Football fans will certainly be happy that part of the project also includes a $1.5 million scoreboard on the south side of the field. In the stadium there will be a new rooftop premium hospitality seating areas, boxes and seating. In fact, the football team likely benefits the most. The football team's current locker room, which was built decades ago, was designed for 70 players — there are 110 players on the fall 2018 roster. 

When it comes time to recruit new football players, or any new student athletes, this impressive center will serve as a great incentive to choose being a Chippewa Champion. 
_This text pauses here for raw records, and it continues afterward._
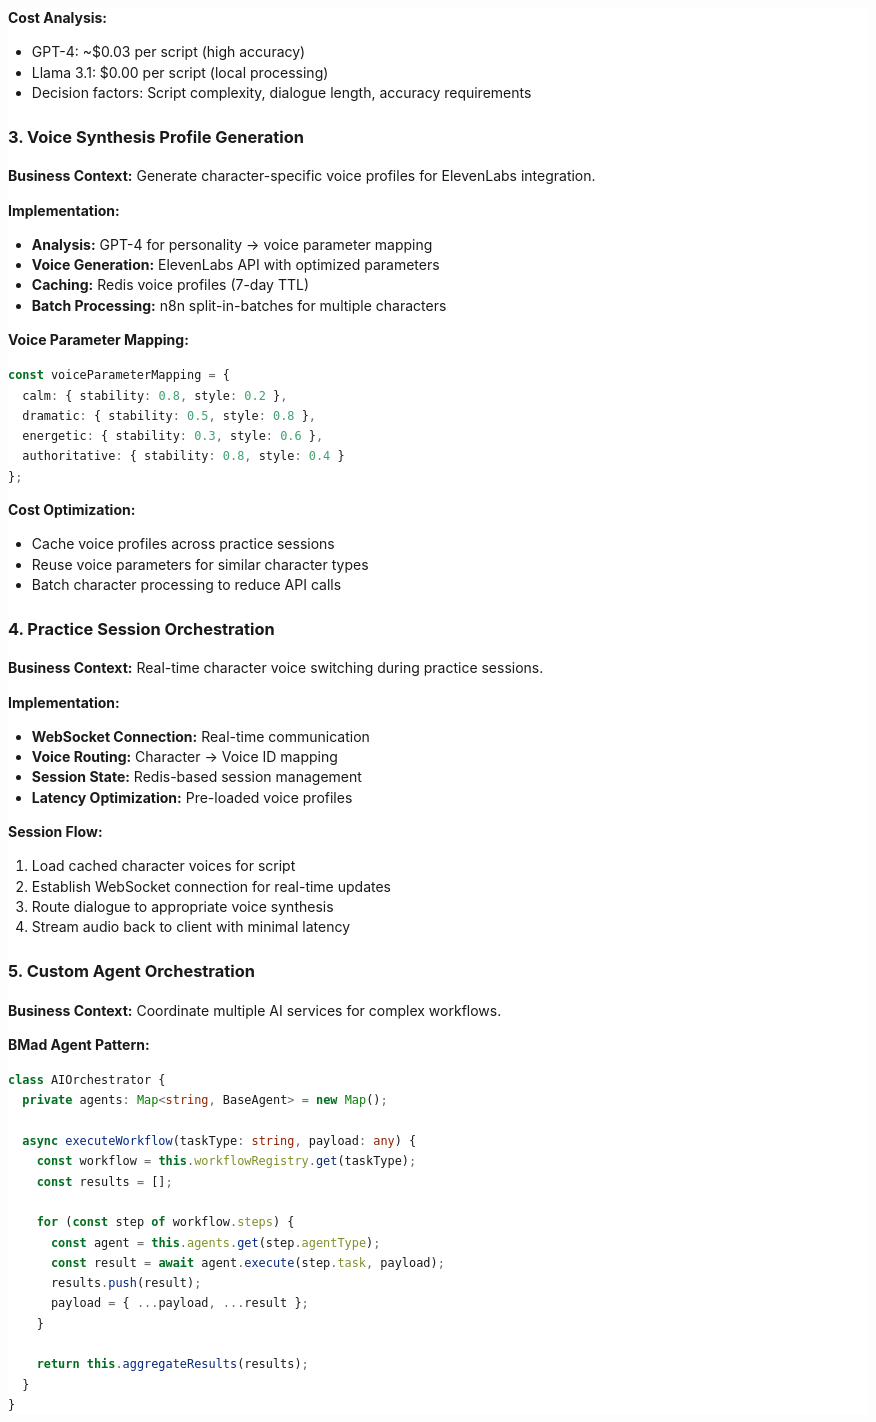 **Cost Analysis:**
- GPT-4: ~$0.03 per script (high accuracy)
- Llama 3.1: $0.00 per script (local processing)
- Decision factors: Script complexity, dialogue length, accuracy requirements

### 3. Voice Synthesis Profile Generation
**Business Context:** Generate character-specific voice profiles for ElevenLabs integration.

**Implementation:**
- **Analysis:** GPT-4 for personality → voice parameter mapping
- **Voice Generation:** ElevenLabs API with optimized parameters
- **Caching:** Redis voice profiles (7-day TTL)
- **Batch Processing:** n8n split-in-batches for multiple characters

**Voice Parameter Mapping:**
```typescript
const voiceParameterMapping = {
  calm: { stability: 0.8, style: 0.2 },
  dramatic: { stability: 0.5, style: 0.8 },
  energetic: { stability: 0.3, style: 0.6 },
  authoritative: { stability: 0.8, style: 0.4 }
};
```

**Cost Optimization:**
- Cache voice profiles across practice sessions
- Reuse voice parameters for similar character types
- Batch character processing to reduce API calls

### 4. Practice Session Orchestration
**Business Context:** Real-time character voice switching during practice sessions.

**Implementation:**
- **WebSocket Connection:** Real-time communication
- **Voice Routing:** Character → Voice ID mapping
- **Session State:** Redis-based session management
- **Latency Optimization:** Pre-loaded voice profiles

**Session Flow:**
1. Load cached character voices for script
2. Establish WebSocket connection for real-time updates
3. Route dialogue to appropriate voice synthesis
4. Stream audio back to client with minimal latency

### 5. Custom Agent Orchestration
**Business Context:** Coordinate multiple AI services for complex workflows.

**BMad Agent Pattern:**
```typescript
class AIOrchestrator {
  private agents: Map<string, BaseAgent> = new Map();

  async executeWorkflow(taskType: string, payload: any) {
    const workflow = this.workflowRegistry.get(taskType);
    const results = [];

    for (const step of workflow.steps) {
      const agent = this.agents.get(step.agentType);
      const result = await agent.execute(step.task, payload);
      results.push(result);
      payload = { ...payload, ...result };
    }

    return this.aggregateResults(results);
  }
}
```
CMU football coach John Bonamego said, "We demand a lot from our student-athletes on and off the field. We owe them state-of-the-art facilities that are on par with the tremendous facilities we have on campus, such as the Biosciences Building and the Engineering and Technology Building."

Sounds great, right? We can see the benefits of this project. Still, it's a little difficult to get excited about a new building that most of us will spend very little time in.

Academic buildings such as Anspach, Moore and Pearce halls are the places students spend time in. We'd like to point out that those were built more than 40 years ago, and could all use some attention.

There are discussions about renovating Pearce Hall, as evidenced in the university's 2017 Master Plan. What about the other buildings? The thousands of students who walk through those halls everyday also deserve the best.

We understand certain students, such as medical and graduate students, pay a lot more in tuition to go here. It, sort of, makes sense that their buildings might get priority when it comes to renovation. But when will the average undergraduate see more resources within their buildings and classrooms?

We hope the university will prioritize its next building and renovation projects based on academic benefits and how many students will be affected. 

There's no arguing that this $32.5 million project will do big things for athletics, advancement and recruitment. 

What about the rest of us?

Every CMU student should be directly benefitting more from the dollars being raised to fund these projects and from updates and improvements made by the university.